| Petunjuk Kerja |
- A) Jawab pertanyaan-pertanyaan ini dari tulisan tentang bahasa daerah, dan beri tanda yang sama pada jawabannya:
(i) Di mana penulis tinggal sejak bayi?
(ii) Orang asal Jamaika dalam tweet itu diolok-olok oleh siapa?
(iii) Tiga hal apa saja yang disebut sebagai kebanggaan budaya Indonesia selain bahasa?
- B) Ketik ulang bagian tulisan tentang bahasa daerah dari "Mungkin ini saatnya" sampai "harus ikut andil.", tanpa mengubah satu huruf pun.

| Teks Bacaan |
══════

Bahasa Daerah, Tugas Siapa untuk Melestarikannya?

Written by Zahara Almira Ramadhan, Content Writer Intern at Project Child Indonesia

Anak jaman sekarang nggak bisa bahasa daerah!” Pernahkah kamu mendengar perkataan itu dari keluarga maupun orang sekitar? Aku pernah mendengarnya dari keluarga sendiri, seolah-olah aku disalahkan karena tidak bisa bicara dengan bahasa daerahku. Apa iya itu salahku, mengingat aku tinggal di Ibu Kota sedari bayi, di mana bahasa daerahku tidak digunakan di sini?

Tidak hanya di Indonesia, tapi aku juga pernah melihat tweet seseorang asal Jamaika yang diolok-olok oleh keluarganya sendiri karena salah kata saat berbicara dengan bahasa daerahnya. Padahal, usahanya untuk memahami dan berbicara bahasa daerahnya berasal dari diri sendiri, tanpa ada keluarga yang mengajarkannya. Ia sudah berusaha sebisa mungkin, tetapi respons yang didapatkan malah menyakiti hatinya. Sejak saat itu, ia tidak pernah lagi mencoba berbicara pakai bahasa daerahnya. 

Mungkin ini saatnya para “anak jaman sekarang” untuk balik bertanya: adakah yang mengajarkan ilmu bahasa daerah ke kita? Kalaupun kita punya inisiatif untuk berbahasa daerah, apakah kita dihargai atau malah direndahkan atas ke-awam-an kita? Jadi, salah siapa kalau anak muda tidak bisa berbahasa daerah? Pertanyaan-pertanyaan ini terasa seperti lingkaran setan: berputar-putar mencari siapa yang harus disalahkan. Ini saatnya kita meluruskan pentingnya melestarikan bahasa daerah dan siapa saja yang harus ikut andil.

Pentingnya bahasa daerah

Kita selalu membanggakan keanekaragaman budaya Indonesia dari Sabang sampai Merauke. Tapi, aspek apa yang kita banggakan? Makanan, pakaian, dan adat pernikahan sajakah? Bagaimana dengan bahasa? 

Peran bahasa tidak kalah penting dari aspek lainnya dalam suatu budaya. Dalam suatu budaya tertentu, bahasa daerah bisa mempererat hubungan orang-orang di dalamnya. Sebagai orang yang tidak bisa berbahasa daerah, terkadang aku merasa sebagai orang asing di kampung halaman sendiri. Keluarga besar yang mengumpul sering mengobrol dan bercanda tawa pakai bahasa daerah, dan aku cuma bisa ikut senyum (padahal nggak paham obrolannya). Aku jadi membayangkan, kalau saja aku bisa berbahasa daerah, pasti aku bisa lebih akrab dengan keluargaku saat kumpul-kumpul seperti ini.

══════

| Baris yang Tersedia |
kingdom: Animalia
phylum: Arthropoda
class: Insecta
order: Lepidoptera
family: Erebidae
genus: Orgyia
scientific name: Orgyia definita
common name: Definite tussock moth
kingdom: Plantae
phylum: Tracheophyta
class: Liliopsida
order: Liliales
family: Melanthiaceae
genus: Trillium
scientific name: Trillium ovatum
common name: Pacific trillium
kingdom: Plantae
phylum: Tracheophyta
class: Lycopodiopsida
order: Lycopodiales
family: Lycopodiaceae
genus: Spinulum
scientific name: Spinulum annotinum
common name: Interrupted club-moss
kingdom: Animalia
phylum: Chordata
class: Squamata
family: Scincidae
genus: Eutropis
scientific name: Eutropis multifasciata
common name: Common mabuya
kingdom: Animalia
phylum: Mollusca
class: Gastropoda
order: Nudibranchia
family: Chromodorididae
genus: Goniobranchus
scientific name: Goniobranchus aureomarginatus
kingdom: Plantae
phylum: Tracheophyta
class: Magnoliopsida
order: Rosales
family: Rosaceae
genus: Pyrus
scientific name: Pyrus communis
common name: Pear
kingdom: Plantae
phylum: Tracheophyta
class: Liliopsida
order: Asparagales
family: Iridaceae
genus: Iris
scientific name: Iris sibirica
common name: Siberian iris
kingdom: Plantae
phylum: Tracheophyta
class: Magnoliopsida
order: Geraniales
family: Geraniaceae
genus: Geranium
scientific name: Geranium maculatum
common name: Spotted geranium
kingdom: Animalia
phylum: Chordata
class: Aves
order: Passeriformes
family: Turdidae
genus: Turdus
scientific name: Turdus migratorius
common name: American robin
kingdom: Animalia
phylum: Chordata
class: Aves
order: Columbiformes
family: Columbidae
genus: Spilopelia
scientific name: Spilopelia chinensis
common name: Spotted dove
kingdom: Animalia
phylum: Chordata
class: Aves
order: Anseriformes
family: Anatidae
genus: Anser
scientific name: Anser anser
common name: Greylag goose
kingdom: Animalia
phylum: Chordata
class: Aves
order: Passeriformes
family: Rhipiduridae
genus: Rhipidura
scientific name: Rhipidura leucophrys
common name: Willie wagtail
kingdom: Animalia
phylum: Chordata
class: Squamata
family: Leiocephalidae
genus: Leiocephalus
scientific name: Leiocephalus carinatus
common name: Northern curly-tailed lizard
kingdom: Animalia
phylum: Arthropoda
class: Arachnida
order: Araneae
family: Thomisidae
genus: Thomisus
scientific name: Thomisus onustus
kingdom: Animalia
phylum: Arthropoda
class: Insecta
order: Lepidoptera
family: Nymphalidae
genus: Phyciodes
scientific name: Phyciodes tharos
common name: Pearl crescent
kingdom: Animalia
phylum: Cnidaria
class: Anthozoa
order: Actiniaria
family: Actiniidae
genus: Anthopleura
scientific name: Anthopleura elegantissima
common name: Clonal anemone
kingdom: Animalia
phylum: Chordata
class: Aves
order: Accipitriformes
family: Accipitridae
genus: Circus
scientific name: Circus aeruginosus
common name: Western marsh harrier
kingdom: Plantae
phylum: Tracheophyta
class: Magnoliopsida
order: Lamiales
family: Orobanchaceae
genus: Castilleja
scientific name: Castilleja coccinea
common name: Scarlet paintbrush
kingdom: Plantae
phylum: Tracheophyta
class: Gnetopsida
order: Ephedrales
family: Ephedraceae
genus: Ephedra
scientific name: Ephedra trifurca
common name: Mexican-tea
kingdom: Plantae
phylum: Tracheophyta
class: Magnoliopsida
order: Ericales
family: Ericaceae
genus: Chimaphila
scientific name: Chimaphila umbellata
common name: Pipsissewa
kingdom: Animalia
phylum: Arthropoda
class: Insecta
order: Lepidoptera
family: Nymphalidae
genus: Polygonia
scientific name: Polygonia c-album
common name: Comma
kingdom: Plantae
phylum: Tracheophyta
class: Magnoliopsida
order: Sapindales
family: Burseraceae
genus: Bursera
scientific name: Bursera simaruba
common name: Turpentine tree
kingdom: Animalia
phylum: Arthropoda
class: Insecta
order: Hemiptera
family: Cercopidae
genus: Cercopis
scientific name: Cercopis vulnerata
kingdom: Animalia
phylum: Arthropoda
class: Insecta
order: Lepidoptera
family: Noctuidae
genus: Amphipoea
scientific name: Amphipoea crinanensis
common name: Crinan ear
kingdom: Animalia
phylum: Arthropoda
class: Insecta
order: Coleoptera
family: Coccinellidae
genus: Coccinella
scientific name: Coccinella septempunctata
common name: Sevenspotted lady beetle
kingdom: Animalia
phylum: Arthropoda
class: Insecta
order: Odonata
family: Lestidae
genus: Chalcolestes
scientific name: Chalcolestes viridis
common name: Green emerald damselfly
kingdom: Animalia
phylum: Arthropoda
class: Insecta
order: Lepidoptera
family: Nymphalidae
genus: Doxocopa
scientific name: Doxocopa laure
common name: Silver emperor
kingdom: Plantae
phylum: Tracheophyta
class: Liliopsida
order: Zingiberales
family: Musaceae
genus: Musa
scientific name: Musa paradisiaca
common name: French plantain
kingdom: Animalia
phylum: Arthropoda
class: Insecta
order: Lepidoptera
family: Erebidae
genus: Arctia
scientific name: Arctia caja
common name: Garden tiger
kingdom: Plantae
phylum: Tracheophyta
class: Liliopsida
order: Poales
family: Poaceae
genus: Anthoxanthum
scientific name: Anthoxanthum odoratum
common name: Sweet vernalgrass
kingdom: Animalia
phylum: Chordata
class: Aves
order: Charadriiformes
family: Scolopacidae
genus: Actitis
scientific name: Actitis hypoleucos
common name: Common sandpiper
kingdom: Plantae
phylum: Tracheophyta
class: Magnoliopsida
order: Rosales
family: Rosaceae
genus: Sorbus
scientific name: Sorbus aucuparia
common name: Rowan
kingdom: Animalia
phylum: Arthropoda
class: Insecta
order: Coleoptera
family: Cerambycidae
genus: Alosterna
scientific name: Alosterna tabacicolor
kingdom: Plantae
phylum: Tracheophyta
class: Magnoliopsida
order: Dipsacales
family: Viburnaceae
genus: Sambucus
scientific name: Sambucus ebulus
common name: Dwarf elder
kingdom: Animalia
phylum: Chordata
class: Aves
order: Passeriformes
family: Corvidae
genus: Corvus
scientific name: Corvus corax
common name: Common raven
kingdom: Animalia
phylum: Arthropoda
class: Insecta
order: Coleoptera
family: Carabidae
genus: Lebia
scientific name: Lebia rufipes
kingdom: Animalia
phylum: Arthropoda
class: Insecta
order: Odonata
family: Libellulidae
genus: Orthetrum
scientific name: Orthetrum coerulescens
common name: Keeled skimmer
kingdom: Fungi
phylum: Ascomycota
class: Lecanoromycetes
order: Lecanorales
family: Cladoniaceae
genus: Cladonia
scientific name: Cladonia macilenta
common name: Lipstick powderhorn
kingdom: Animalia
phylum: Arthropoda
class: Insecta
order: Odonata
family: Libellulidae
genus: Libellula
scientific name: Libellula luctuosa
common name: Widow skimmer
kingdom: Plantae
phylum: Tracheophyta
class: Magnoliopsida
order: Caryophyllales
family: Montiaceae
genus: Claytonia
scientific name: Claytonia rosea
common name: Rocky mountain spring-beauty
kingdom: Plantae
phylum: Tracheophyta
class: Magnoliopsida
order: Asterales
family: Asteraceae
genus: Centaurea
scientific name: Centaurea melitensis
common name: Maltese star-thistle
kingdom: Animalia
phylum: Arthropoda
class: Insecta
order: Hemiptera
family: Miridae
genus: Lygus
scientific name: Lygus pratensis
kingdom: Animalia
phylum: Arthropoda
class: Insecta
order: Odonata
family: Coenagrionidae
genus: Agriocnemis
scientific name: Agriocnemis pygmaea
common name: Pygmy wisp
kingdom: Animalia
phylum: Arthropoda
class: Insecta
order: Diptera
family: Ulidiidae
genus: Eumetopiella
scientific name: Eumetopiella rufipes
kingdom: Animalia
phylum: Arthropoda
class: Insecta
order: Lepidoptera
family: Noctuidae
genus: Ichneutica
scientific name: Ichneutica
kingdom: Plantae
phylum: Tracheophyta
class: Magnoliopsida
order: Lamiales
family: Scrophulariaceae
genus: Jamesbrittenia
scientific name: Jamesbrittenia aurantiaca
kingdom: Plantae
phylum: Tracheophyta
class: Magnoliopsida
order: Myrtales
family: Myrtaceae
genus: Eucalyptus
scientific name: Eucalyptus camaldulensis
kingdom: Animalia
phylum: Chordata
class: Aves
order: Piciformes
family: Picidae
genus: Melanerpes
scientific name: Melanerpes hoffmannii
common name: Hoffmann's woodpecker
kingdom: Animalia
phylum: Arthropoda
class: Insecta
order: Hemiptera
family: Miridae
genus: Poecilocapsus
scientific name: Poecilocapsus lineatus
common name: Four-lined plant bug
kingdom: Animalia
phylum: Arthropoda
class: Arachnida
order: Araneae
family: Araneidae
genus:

══════

| Jawaban Tiap Tugas |
- A)
(i) Di Ibu Kota.
(ii) Oleh keluarganya sendiri.
(iii) Makanan, pakaian, dan adat pernikahan.

- B)
Mungkin ini saatnya para “anak jaman sekarang” untuk balik bertanya: adakah yang mengajarkan ilmu bahasa daerah ke kita? Kalaupun kita punya inisiatif untuk berbahasa daerah, apakah kita dihargai atau malah direndahkan atas ke-awam-an kita? Jadi, salah siapa kalau anak muda tidak bisa berbahasa daerah? Pertanyaan-pertanyaan ini terasa seperti lingkaran setan: berputar-putar mencari siapa yang harus disalahkan. Ini saatnya kita meluruskan pentingnya melestarikan bahasa daerah dan siapa saja yang harus ikut andil.